Re: User confirmation and 307 redirects

On Thu, Aug 19, 2010 at 5:23 PM, Roy T. Fielding <fielding@gbiv.com> wrote:
> On Aug 19, 2010, at 4:39 PM, Dirk Pranke wrote:
>
>> On Thu, Aug 19, 2010 at 4:21 PM, Roy T. Fielding <fielding@gbiv.com> wrote:
>>> On Aug 19, 2010, at 3:44 PM, Adam Barth wrote:
>>>
>>>> On Thu, Aug 19, 2010 at 3:37 PM, Roy T. Fielding <fielding@gbiv.com> wrote:
>>>>> On Aug 19, 2010, at 3:20 PM, Adam Barth wrote:
>>>>>> If you think that 307 redirects are a security vulnerability, then
>>>>>> should should remove them from the protocol.  Trying to atone for the
>>>>>> security sins of the protocol by punting security to the user is
>>>>>> security theater.
>>>>>
>>>>> Using the Internet is a security vulnerability, yet there are sufficient
>>>>> trade-offs to justify it.   The same goes for redirecting an unsafe
>>>>> method if and only if the redirection has been preconfigured or
>>>>> acknowledged by the user.  How that is arranged is not defined by
>>>>> the protocol -- it is left up to the user agent developer to decide
>>>>> on their own user interface *if* they want to autoredirect an unsafe
>>>>> method.
>>>>
>>>> The draft says:
>>>>
>>>> [[
>>>>  Otherwise, the user agent MUST NOT automatically
>>>>  redirect the request unless it can be confirmed by the user
>>>> ]]
>>>>
>>>> If the user agent developer can choose whether or not to autoredirect
>>>> an unsafe method, in what sense is this requirement a MUST NOT?
>>>
>>> The user interface for obtaining confirmation is designed by the
>>> user agent developer.  The user agent developer can choose to never
>>> automatically redirect, provide some form of whitelist or zone
>>> functionality that preapproves such an automated redirect, or
>>> obtain a confirmation directly from the user upon receipt of
>>> the redirect -- any one of those satisfies the HTTP requirement.
>>>
>>
>> If the user agent developer can choose to whitelist some redirects,
>> doesn't that directly contradict the text?
>
> No.  Whitelists are just a prearranged form of confirmation.
> In any case, we already discussed changing the text to be more
> clear, like the paragraph above; it should be somewhere
> in the list of editorial issues.
>

Whitelists are a prearranged form of confirmation, but if the user
didn't create
the whitelist (or at least authorize it), then it seems to me to be not
in the spirit of the requirement (or at least it also blurs the
definition of user as per below).

>> Also, suggesting that the "user" is the designer of the UI (or the
>> programmer), and not the viewer or the end-user, would seem to
>> contradict common usage in our specs.
>
> Then your specs assume that a viewer is driving the application of
> computing for which the specification exists.  HTTP doesn't.
>

No, I'm suggesting that "user" is usually understood to mean "end
user" aka "a human being" (where user agent is the intermediary
software program).
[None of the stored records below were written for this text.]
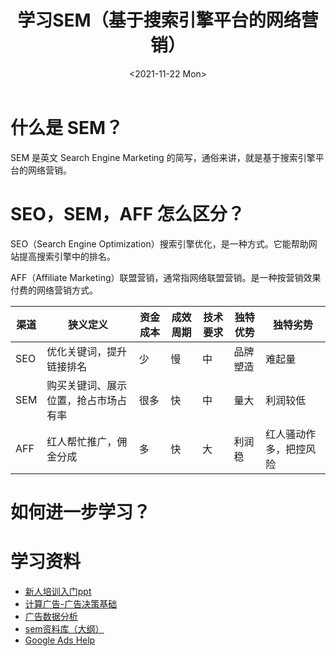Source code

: #+TITLE: 学习SEM（基于搜索引擎平台的网络营销）
#+DATE: <2021-11-22 Mon>
* 什么是 SEM？

SEM 是英文 Search Engine Marketing 的简写，通俗来讲，就是基于搜索引擎平台的网络营销。

* SEO，SEM，AFF 怎么区分？

SEO（Search Engine Optimization）搜索引擎优化，是一种方式。它能帮助网站提高搜索引擎中的排名。

AFF（Affiliate Marketing）联盟营销，通常指网络联盟营销。是一种按营销效果付费的网络营销方式。

| 渠道  |  狭义定义 | 资金成本  | 成效周期  | 技术要求  | 独特优势  | 独特劣势  |
|---+---+---+---+---+---+---|
| SEO  | 优化关键词，提升链接排名  | 少  | 慢  | 中  | 品牌塑造  | 难起量  |
| SEM |  购买关键词、展示位置，抢占市场占有率 |  很多 | 快  | 中  | 量大  | 利润较低  |
| AFF  | 红人帮忙推广，佣金分成  | 多  |  快 | 大  | 利润稳  | 红人骚动作多，把控风险  |

* 如何进一步学习？

[[/learn-sem-0.png]]

* 学习资料

- [[https://fzsg2exxal.feishu.cn/file/boxcnyuKu6ULXe9EcLyWp5PXhnc][新人培训入门ppt]]
- [[https://fzsg2exxal.feishu.cn/docs/doccnbPFa6pRFp70pvgXU8aMkSh][计算广告-广告决策基础]]
- [[https://fzsg2exxal.feishu.cn/docs/doccnsj3Sb06Bg9bvpIeFLZwJ6b][广告数据分析]]
- [[https://fzsg2exxal.feishu.cn/docs/doccnRhKkKqwlDLJuxFGvuUEWEg][sem资料库（大纲）]]
- [[https://support.google.com/google-ads/][Google Ads Help]]
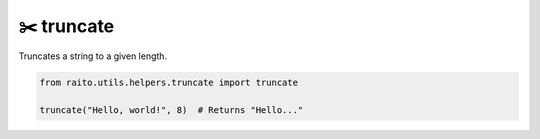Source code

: ✂️ truncate
=============================

Truncates a string to a given length.

.. code-block:: python

   from raito.utils.helpers.truncate import truncate

   truncate("Hello, world!", 8)  # Returns "Hello..."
I gather you are suggesting that "code running at
the next layer up in the stack" is also a user? It's not clear to me
how one would then draw the line between "user" and "user agent" in
the spec, so perhaps that should also be clarified as part of the
editorial tasks.

> If I install a maintenance spider and it proceeds to crawl
> the Internet while I am off sleeping, then I am the user because
> I configured the crawl, not because I am viewing it in action.
>

Sure, but you *as a user* explicitly initiated the action and
presumably are quite familiar with what the behavior of the spider
would be when you configured it (assuming you explicitly configured
--follow-307s or something). If you didn't explicitly configure that
choice, I would interpret the spec as saying that the spider should
stop to confirm the redirect with you, or be forced to redefine "user"
as per above.

> If I turn on a navigation system and it proceeds to perform a
> bunch of hidden requests in the background that I had no part
> in selecting, then I am most definitely not the user from the
> perspective of those requests.  If, however, it provides some
> UI for making such a decision, such as "Send traffic updates to X",
> then I am the user and the system is equally capable of
> explaining X in such a way that it is a group of potential sites
> (e.g., "send traffic updates to Google") rather than something
> else, like "send my location information to anyone in the world".

In these paragraphs it seems clear to me that you are referring to the
"user" as if the term refers to a human being, so it still seems to me
to that. if you're not contradicting yourself, you're at least not
providing good examples for your argument. Perhaps you are suggesting
that the user is implicitly agreeing to the redirects by installing
the software at all? That seems like a reach.

I apologize if this sounds confrontational; I'm just trying to
understand your position. Also, I am not clear on what you think would
be the acceptably clearer text that "we already discussed"; was that
in an earlier thread? It didn't seem like you agreed to changing the
text at all in this particular thread.